I know this is being picky, but I noticed some performace issues with your algorithm.
If understand it right it will be used quite heavy when decoding data and should be tuned.

As far as I know, if you define an object within a loop (String hexachars) you will actually be
creating a new String object for every iteration of that block of code and the value of the string
doesn't change, so there is no need. I would adjust it to the following (no functionality changes,
but require fewer calls to the Classloader and GC).

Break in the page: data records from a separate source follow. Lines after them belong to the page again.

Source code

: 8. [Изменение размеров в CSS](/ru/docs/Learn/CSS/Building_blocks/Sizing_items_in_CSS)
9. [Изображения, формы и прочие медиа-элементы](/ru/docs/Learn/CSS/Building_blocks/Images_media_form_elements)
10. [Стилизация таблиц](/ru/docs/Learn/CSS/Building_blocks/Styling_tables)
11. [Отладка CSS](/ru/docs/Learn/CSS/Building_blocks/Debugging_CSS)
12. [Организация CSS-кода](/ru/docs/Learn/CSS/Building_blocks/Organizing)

    public static String unUrlDecode(String data) {
        StringBuffer buf = new StringBuffer();
        String hexachars ="0123456789abcdefABCDEF";
        char c;

        for (int i = 0; i < data.length(); i++) {
            c = data.charAt(i);
            switch (c) {
            case '+':
                buf.append(' ');
                break;
            case '%':
                try {
                    if(data.charAt(i+2) == '%') {
                            if(hexachars.indexOf(data.charAt(i+4)) == -1) {
                                        buf.append((char)
Integer.parseInt(data.substring(i+1,i+2).concat("0").concat(data.substring(i+3,i+4)), 16));
                                        i += 3;
                                } else {
                                        buf.append((char)
Integer.parseInt(data.substring(i+1,i+2).concat(data.substring(i+3,i+5)), 16));
                                        i += 4;
                                }
                        } else {
                                buf.append((char) Integer.parseInt(data.substring(i+1, i+3), 16));
                                i += 2;
                        }
                } catch (NumberFormatException e) {
                    String msg = "Decode error ";
                    throw new IllegalArgumentException(msg);
                } catch (StringIndexOutOfBoundsException e) {
                    String rest  = data.substring(i);
                    buf.append(rest);
                    if (rest.length()==2)
                        i++;
                }

                break;
            default:
                buf.append(c);
                break;
            }
        }
        return buf.toString();
    }


Cheers Tod....